El ataque ocurrió durante el primer día de Janucá, cuando miles de personas participaban de una actividad comunitaria en un espacio público cercano a la playa. Por eso, el hecho se convirtió en el episodio de violencia armada más grave del país en casi tres décadas.
El Ministerio de Salud de Nueva Gales del Sur ratificó que entre los fallecidos figura al menos un niño, mientras que varios heridos continúan internados en estado crítico. En paralelo, los equipos médicos mantienen alertas especiales ante posibles derivaciones.
Las fuerzas de seguridad identificaron a los agresores como padre e hijo, ambos armados con rifles. La policía abatió al atacante mayor durante el operativo, mientras que el más joven permanece internado bajo custodia judicial. Durante la investigación, se encontró una bandera del Estado Islámico en el vehículo de los agresores.
En ese contexto, las autoridades destacaron la intervención de un civil que logró reducir a uno de los agresores durante el ataque. Ese accionar evitó una tragedia mayor y quedó registrado en videos difundidos masivamente.
Mientras tanto, la causa judicial avanza bajo la figura de terrorismo, con intervención de unidades especiales y análisis forense de armas incautadas. Los investigadores no descartan nuevas líneas y mantienen acordonada la zona.

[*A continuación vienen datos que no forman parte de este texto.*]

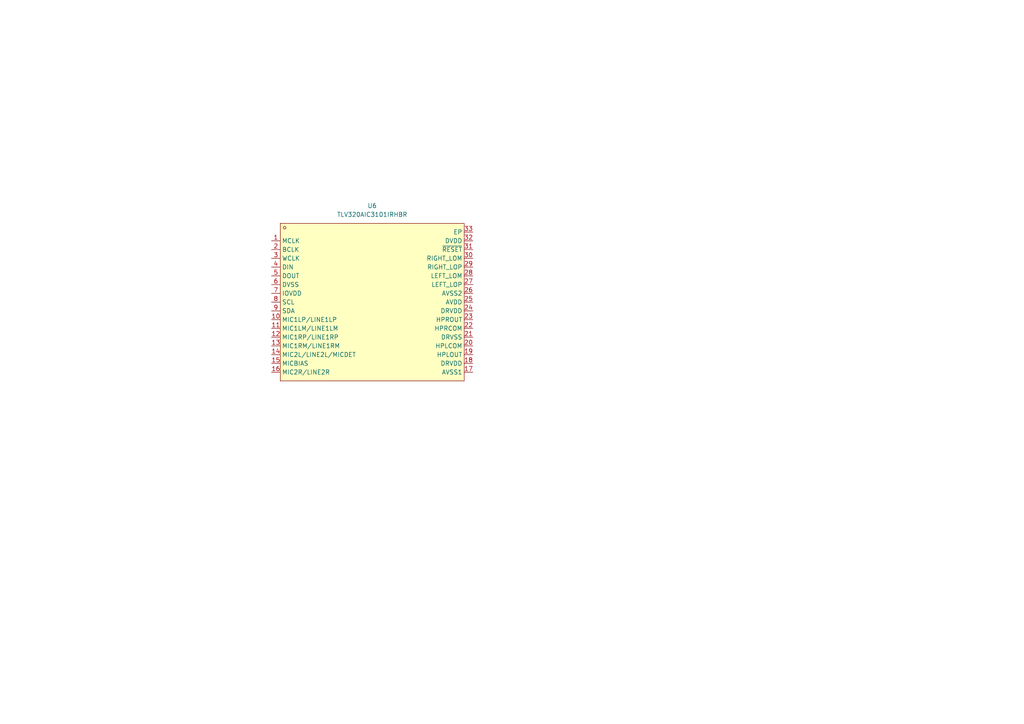
<source format=kicad_sch>
(kicad_sch
	(version 20231120)
	(generator "eeschema")
	(generator_version "8.0")
	(uuid "5719e499-b9d6-41ba-a3dc-487487114e7a")
	(paper "A4")
	(title_block
		(title "Audio")
		(date "2024-12-08")
		(rev "Prototype v0")
		(company "xamuel.xyz")
	)
	
	(symbol
		(lib_id "linuxpocket:TLV320AIC3101IRHBR")
		(at 107.95 87.63 0)
		(unit 1)
		(exclude_from_sim no)
		(in_bom yes)
		(on_board yes)
		(dnp no)
		(fields_autoplaced yes)
		(uuid "e1d59b6b-3f15-4d09-b7d7-965881c7ec77")
		(property "Reference" "U6"
			(at 107.95 59.69 0)
			(effects
				(font
					(size 1.27 1.27)
				)
			)
		)
		(property "Value" "TLV320AIC3101IRHBR"
			(at 107.95 62.23 0)
			(effects
				(font
					(size 1.27 1.27)
				)
			)
		)
		(property "Footprint" "linuxpocket:QFN-32_L5.0-W5.0-P0.50-TL-EP3.4"
			(at 107.95 115.57 0)
			(effects
				(font
					(size 1.27 1.27)
				)
				(hide yes)
			)
		)
		(property "Datasheet" "https://lcsc.com/product-detail/Audio-A-D-Converter-ICs_TI_TLV320AIC3101IRHBR_TLV320AIC3101IRHBR_C58566.html"
			(at 107.95 118.11 0)
			(effects
				(font
					(size 1.27 1.27)
				)
				(hide yes)
			)
		)
		(property "Description" ""
			(at 107.95 87.63 0)
			(effects
				(font
					(size 1.27 1.27)
				)
				(hide yes)
			)
		)
		(property "LCSC Part" "C58566"
			(at 107.95 120.65 0)
			(effects
				(font
					(size 1.27 1.27)
				)
				(hide yes)
			)
		)
		(pin "25"
			(uuid "ced6641f-7824-48e1-a46c-b9b87c4b5936")
		)
		(pin "12"
			(uuid "b33f6e38-3e37-4e97-8faf-9c9eef2b2978")
		)
		(pin "11"
			(uuid "dfd7f91c-0845-4c0f-b1e4-41a2512f53ac")
		)
		(pin "15"
			(uuid "10e83ae6-f1ce-48da-82a4-da17899a8b0b")
		)
		(pin "13"
			(uuid "1846f6ba-79aa-41e9-bca9-7440f4a206e5")
		)
		(pin "7"
			(uuid "36908b21-8057-4dae-84d7-44f94f7bb8e8")
		)
		(pin "6"
			(uuid "99d7b41b-159e-4902-8aff-c72453e87930")
		)
		(pin "19"
			(uuid "836c04db-627c-403f-8dd0-aef8e0dac6a3")
		)
		(pin "4"
			(uuid "b9b0f0b0-68c3-4ec6-aa9c-d3730fe84ce0")
		)
		(pin "2"
			(uuid "9df8b40f-0e91-4045-8368-dfc36ac466f8")
		)
		(pin "20"
			(uuid "02210b11-2e58-4df4-a362-0771d4d5702a")
		)
		(pin "21"
			(uuid "7c2d99d3-3572-4409-bc8b-a96a3a7024f5")
		)
		(pin "30"
			(uuid "f61dc1c8-39c5-47dc-ad2f-b2f1f6a9b972")
		)
		(pin "5"
			(uuid "0382df1c-6861-4664-bdc3-6aa5fc5cf2d9")
		)
		(pin "10"
			(uuid "983e47c1-5659-4159-9442-d1b340422e4a")
		)
		(pin "1"
			(uuid "8e341e96-da1e-4117-b710-1900d9eef458")
		)
		(pin "29"
			(uuid "2bbb7c58-1ae8-4318-b4cc-ca2dfb596982")
		)
		(pin "3"
			(uuid "c19222f0-6e89-44a1-a072-555a5f2cb7b0")
		)
		(pin "8"
			(uuid "a1864acc-c83d-4451-b320-a47e5d13084e")
		)
		(pin "9"
			(uuid "f6eb9b53-b348-41bb-9188-cab59e476ea8")
		)
		(pin "24"
			(uuid "27e40156-2cde-4cb5-af1e-9a64f943c8eb")
		)
		(pin "23"
			(uuid "b41b1bf1-9c67-4119-99ae-fb8743dafabf")
		)
		(pin "18"
			(uuid "49c1cbb4-8ab5-480c-a1b4-8ec8a2f1796d")
		)
		(pin "31"
			(uuid "936fe2aa-c67e-4426-9cc9-6ad6fadf647d")
		)
		(pin "17"
			(uuid "4bfb9ee1-abf2-4ff1-91af-47b571f8a44e")
		)
		(pin "32"
			(uuid "0b3e03b2-0be7-4e97-9570-24f4ee50b091")
		)
		(pin "26"
			(uuid "dd40ce56-019a-4647-b99d-d5d0c11e8547")
		)
		(pin "22"
			(uuid "caa8df61-88fb-40cb-950f-a852baef3323")
		)
		(pin "14"
			(uuid "41a69105-384c-46b0-97b9-2bb68bff8db6")
		)
		(pin "33"
			(uuid "9b03555f-9b2a-45f2-a0aa-d1a0334e618b")
		)
		(pin "16"
			(uuid "ea2d6863-25c2-4938-9960-ff20c7f69006")
		)
		(pin "28"
			(uuid "ce21645e-405c-47c2-b165-d47c65dddb74")
		)
		(pin "27"
			(uuid "285d9806-68ac-46c1-913a-a0a1bdbbb946")
		)
		(instances
			(project "linuxpocket"
				(path "/de3771bf-b13a-459d-a957-6ff90f7da387/c2909bcf-0294-431b-b5c3-a966eeb72594"
					(reference "U6")
					(unit 1)
				)
			)
		)
	)
)

</source>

El primer ministro australiano calificó el ataque como antisemita y aseguró que el Estado reforzará la seguridad en espacios comunitarios. Además, líderes internacionales expresaron su condena y enviaron mensajes de solidaridad.
Desde Argentina, el presidente Javier Milei repudió el atentado y vinculó el hecho con discursos ideológicos que, según expresó, fomentan la violencia. Así, el aumento confirmado de víctimas profundizó el impacto político, social y simbólico del ataque.